--- Directives ---
A. Reproduce the passage of the Secure Autonomy paper from "Note: The Constitutional" up to and including "to public debate.".
B. Answer these questions using the Secure Autonomy paper that comes before the entries:
(i) What is the paper intended only as?
(ii) For what reasons are some people who want greater control of Scotland's affairs opposed to outright independence?
(iii) What are the two options in the simple referendum the paper describes?
C. Continue the Secure Autonomy paper, placed before the entries, starting after its final sentence.

--- Article ---
....
Note: The Constitutional Commission, while acknowledging that sovereignty of the people as the source of all political authority, does not take a collective view on the desirability, or otherwise, of Secure Autonomy as an alternative to full independence. This is intended only as a contribution to public debate.
PART ONE – THE SEARCH FOR AN INTERMEDIATE POSITION
1. Independence is a significant step. Some see it as a necessary step if Scotland’s potential is to be unlocked and our democracy to thrive. Others, while not blind to its possible advantages, are somewhat alarmed by the perceived economic and political risks, and maintain trust in the Union as a guarantee of Scotland’s stability. Still others, while keen for Scotland to attain greater control of our own affairs, are opposed to outright independence for reasons of historical, emotional or cultural loyalty to the British State.
2. If a referendum were to be held on a simple two-option basis (“independence” or “status quo”) the result might be narrow and highly polarized: it could lead to a victory for the status quo – essentially putting constitutional development in Scotland off the agenda for a generation, if past practice is any guide. If polling data is to be believed, the intermediate position has wide public support and if put on the ballot (as an alternative to the status quo, as part of a structured, two-question referendum) is likely to be endorsed by the people.
3. There is therefore a need to explore intermediate options – positions that offer more than the status quo, whilst stopping short of full independence. For some, this intermediate position could be an end in itself, for others, it could be seen as a further step towards full independence. Either way, the strategic opportunity for the Scottish Government is to set the intermediate position so as to give Scotland as much autonomy, and as much security for that autonomy, as is possible.
....
--- Data lines ---

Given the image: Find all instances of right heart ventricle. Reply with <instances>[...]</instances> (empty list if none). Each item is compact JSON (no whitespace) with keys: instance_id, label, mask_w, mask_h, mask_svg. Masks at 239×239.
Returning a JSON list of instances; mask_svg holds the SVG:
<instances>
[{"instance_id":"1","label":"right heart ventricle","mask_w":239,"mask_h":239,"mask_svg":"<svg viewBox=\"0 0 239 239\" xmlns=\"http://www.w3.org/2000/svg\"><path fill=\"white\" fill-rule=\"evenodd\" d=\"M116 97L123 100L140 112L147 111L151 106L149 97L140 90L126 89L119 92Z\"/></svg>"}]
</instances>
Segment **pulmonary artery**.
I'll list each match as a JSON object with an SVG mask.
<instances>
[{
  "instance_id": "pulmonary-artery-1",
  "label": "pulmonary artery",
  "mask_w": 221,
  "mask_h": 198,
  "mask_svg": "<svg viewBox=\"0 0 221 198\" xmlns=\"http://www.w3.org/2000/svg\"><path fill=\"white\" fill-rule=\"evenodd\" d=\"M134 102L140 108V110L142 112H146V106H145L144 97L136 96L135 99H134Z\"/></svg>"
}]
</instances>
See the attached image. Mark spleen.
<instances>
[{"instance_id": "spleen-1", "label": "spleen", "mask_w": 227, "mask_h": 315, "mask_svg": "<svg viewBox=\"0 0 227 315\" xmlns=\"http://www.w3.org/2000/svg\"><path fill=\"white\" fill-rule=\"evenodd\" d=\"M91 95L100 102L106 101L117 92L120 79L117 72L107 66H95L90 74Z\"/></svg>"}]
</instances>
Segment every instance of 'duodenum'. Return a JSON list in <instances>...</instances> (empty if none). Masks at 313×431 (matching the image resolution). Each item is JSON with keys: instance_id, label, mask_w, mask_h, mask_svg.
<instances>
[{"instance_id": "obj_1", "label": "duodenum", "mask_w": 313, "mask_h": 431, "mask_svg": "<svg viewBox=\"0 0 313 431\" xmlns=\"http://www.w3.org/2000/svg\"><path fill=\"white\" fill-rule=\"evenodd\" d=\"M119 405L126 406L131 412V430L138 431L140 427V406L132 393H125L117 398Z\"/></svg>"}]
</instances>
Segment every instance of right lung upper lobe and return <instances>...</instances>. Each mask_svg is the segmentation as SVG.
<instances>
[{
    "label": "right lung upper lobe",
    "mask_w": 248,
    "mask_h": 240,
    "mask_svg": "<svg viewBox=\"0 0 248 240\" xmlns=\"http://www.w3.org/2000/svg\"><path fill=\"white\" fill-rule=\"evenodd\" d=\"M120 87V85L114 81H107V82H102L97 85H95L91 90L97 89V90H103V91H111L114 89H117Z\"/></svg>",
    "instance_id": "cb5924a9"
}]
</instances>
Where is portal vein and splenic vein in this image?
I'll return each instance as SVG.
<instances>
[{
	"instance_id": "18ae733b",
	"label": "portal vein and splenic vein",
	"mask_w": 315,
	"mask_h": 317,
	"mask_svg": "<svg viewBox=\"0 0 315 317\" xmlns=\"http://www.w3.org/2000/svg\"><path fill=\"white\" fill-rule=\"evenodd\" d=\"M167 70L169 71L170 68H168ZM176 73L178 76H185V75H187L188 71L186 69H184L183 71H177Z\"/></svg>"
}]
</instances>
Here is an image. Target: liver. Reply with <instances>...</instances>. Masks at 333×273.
....
--- Results for each task ---
A.
Note: The Constitutional Commission, while acknowledging that sovereignty of the people as the source of all political authority, does not take a collective view on the desirability, or otherwise, of Secure Autonomy as an alternative to full independence. This is intended only as a contribution to public debate.

B.
(i) A contribution to public debate.
(ii) Historical, emotional or cultural loyalty to the British State.
(iii) "Independence" or "status quo."

C.
4. At present, the intermediate position is undefined. There have been calls for ‘Devolution Plus’ (Reform Scotland) and ‘Devolution Max’ (Henry McLeish), but no one scheme has yet been able – politically, rhetorically and symbolically – capture the public imagination. There is a chance here to set the terms of debate.
PART TWO – DEVOLUTION FAILS TO RESTORE SOVEREIGNTY
5. Devolution was designed to delegate powers from Westminster to Holyrood whilst retaining sovereignty in Westminster. Thus there are two different problems relating to the current devolved system. One is concerned with the extent of the powers of Scottish institutions; the other is to do with the locus of sovereignty. ‘Devolution Plus’ or ‘Devolution Max’ focus solely on the degree of those powers, but not on the location of sovereignty. Scotland would continue to be represented in the House of Commons, albeit in diminished numbers, and sovereignty over Scotland would remain in the British Crown-in-Parliament.
6. It ought to be unthinkable for Westminster to have this power; parliamentary sovereignty is incompatible with the principle of sovereignty of the people, as expressed in the Claim of Right. No Act of Parliament, but only a Scottish Constitution, capable of being amended only by a decision of the people of Scotland in a referendum, can legitimately define and limit the powers of the Scottish Parliament
7. Without popular sovereignty, Scotland might enjoy certain rights and powers, but does not possess them. What has been given might be taken away. This is not idle speculation: the experience of Northern Ireland shows that the British State is willing to suspend or abolish devolved institutions when Whitehall deems fit.
8. Therefore enhanced devolution is not the best intermediate position.
PART THREE – FEDERALISM IS IMPOSSIBLE IN THE UNITED KINGDOM
9. The classic intermediate position would be some sort of federalism or quasi-federalism on a German or Spanish model. Bavaria has guaranteed rights under the German federal Constitution. Catalonia has guaranteed rights under the Spanish Constitution and under its own Statute of Autonomy. The German Parliament cannot unilaterally infringe Bavaria’s rights and the Spanish Parliament cannot unilaterally infringe Catalonia’s rights; in both cases their autonomy is secured by a written and robust Constitution.
10. Many would advocate something similar for Scotland, but owing to the lack of a written Constitution in the UK, this would be impossible to achieve without a fundamental reform of the UK Constitution along German or Spanish lines.
11. Fundamental reform along such lines is unlikely to be achieved in the foreseeable future – the British establishment has exhibited no appetite for such radical change at the core: English legal and constitutional conservatism is too strong to allow the UK’s conventional system to be replaced by a modern, written, federal Constitution. It is easier to lop bits off the UK than to try to change the core workings of the British State.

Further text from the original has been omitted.